Energy Needs Fueling Tensions in the Arctic
January 25, 2012
While today's energy concerns turn focus disproportionately toward the Middle East, international tension over the last decade suggests that tomorrow's battleground will be the far off Arctic Circle. With vast untapped reserves of natural gases and oil, the region has increasingly become a topic of discussion among the northernmost countries as national leaders vie for a larger share of its resources, says Alan Dowd, a senior fellow at the Fraser Institute.
- The U.S. Geological Survey estimates that the Arctic may hold 1,670 trillion cubic feet of natural gas -- 30 percent of the world's undiscovered gas.
- According to that same study, the region also contains 90 billion barrels of oil, which constitutes 13 percent of undiscovered reserves.
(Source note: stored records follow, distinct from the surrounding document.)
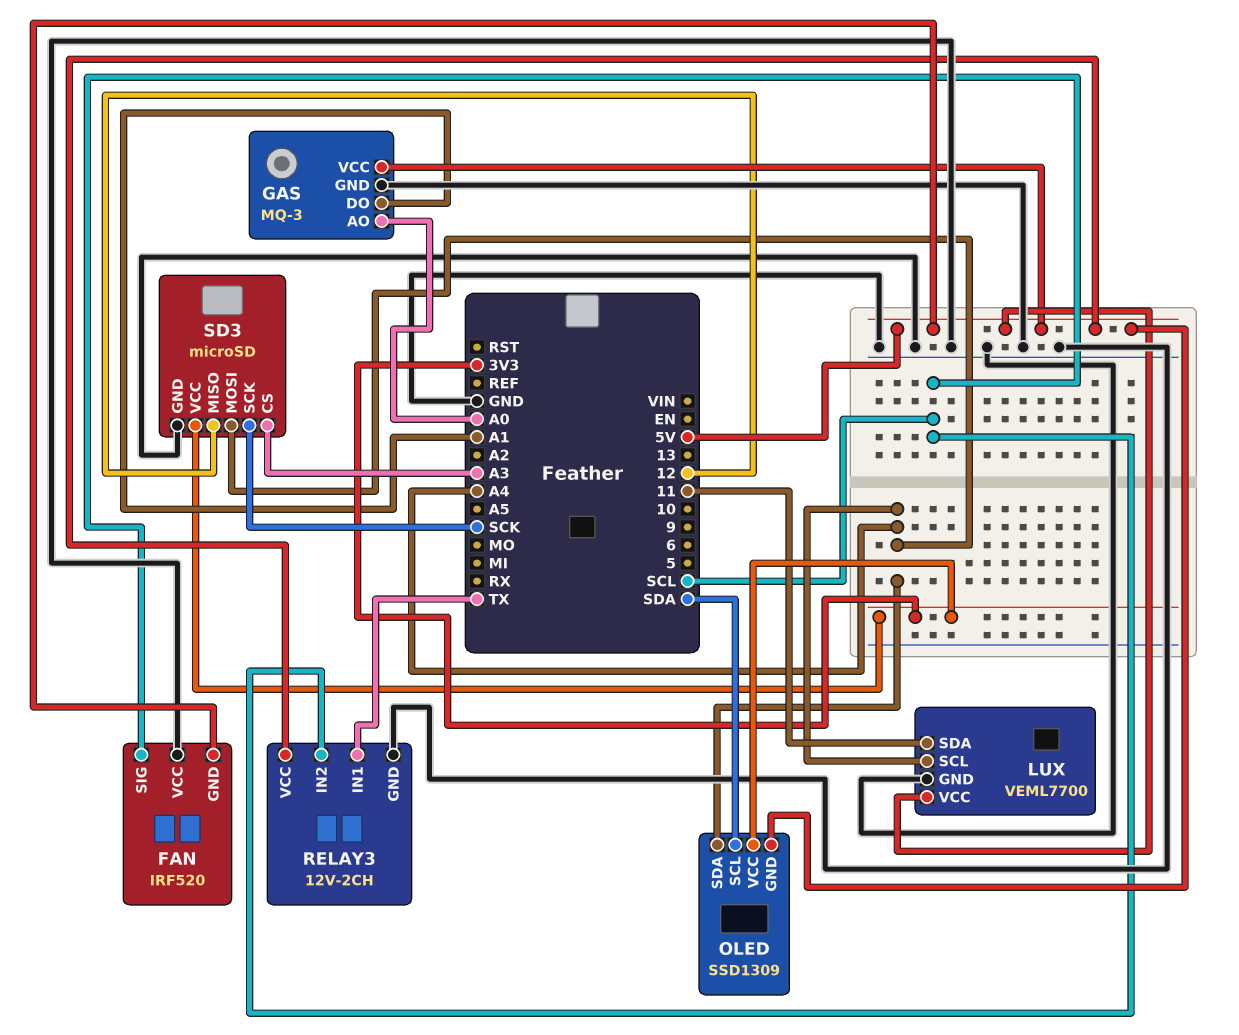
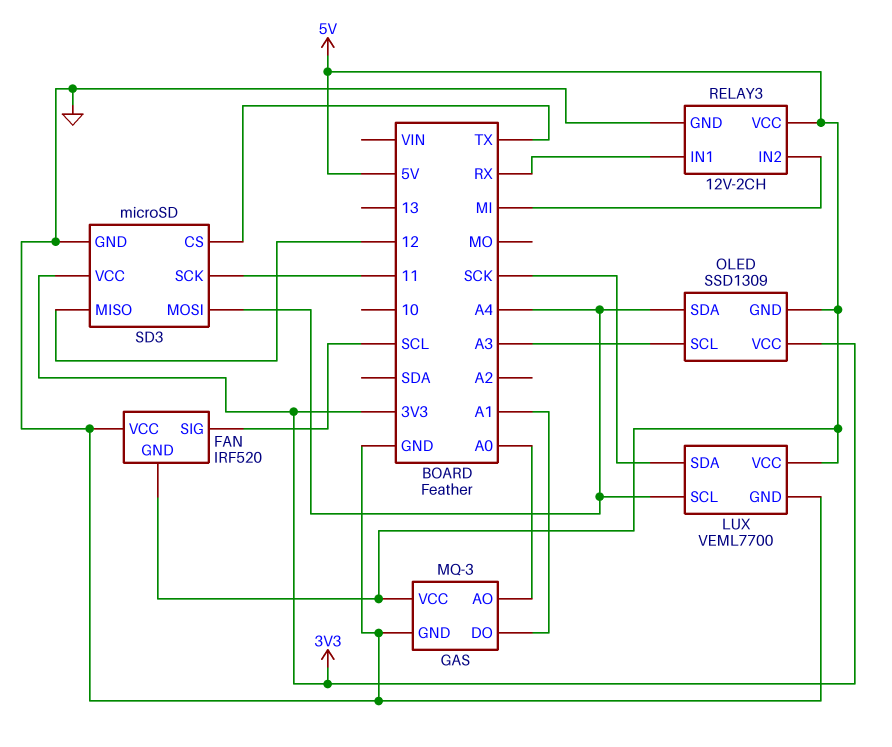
LUX pin SDA: 11 -> SCK
OLED pin SCL: SDA -> A3
RELAY3 pin IN1: TX -> RX
RELAY3 pin IN2: SCL -> MI
SD3 pin CS: A3 -> TX
SD3 pin SCK: SCK -> 11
- The large endowment of these natural resources is not a new discovery, but the price of these commodities has only recently risen high enough that extraction from the Arctic Circle would be cost efficient.
- Furthermore, with forecasts from the Energy Information Agency estimating a 20 percent increase in daily world oil consumption by 2030, prices will continue to climb and the Arctic's resources will become more valuable.
Given this context, it is no surprise that the nations that line the Arctic Circle are increasingly searching for means to stake their claim to broad swathes of the territory. This is especially true of the United States and Russia: the United States cites Alaska and its proximity to the Arctic as substantive motive for involvement while Russia looks to an underwater ridge extending from its continental shelf. Their conflicting claims are a growing source of strife.
- Russia claimed almost half the Arctic Circle in 2001, substantiating this claim in 2007 when it planted a flag below the North Pole.
- In 2011, Russia announced plans to deploy two army brigades (10,000 troops) to defend its Arctic claims.
In order to make progress on this front and help ensure that Russia is not allowed to take advantage of its outsized claims, the United States will need to cooperate with its NATO allies who also have an interest in the region, including Canada and the Scandinavian countries. It should also consider ratification of the UN Convention on the Law of the Sea to establish standards for negotiation.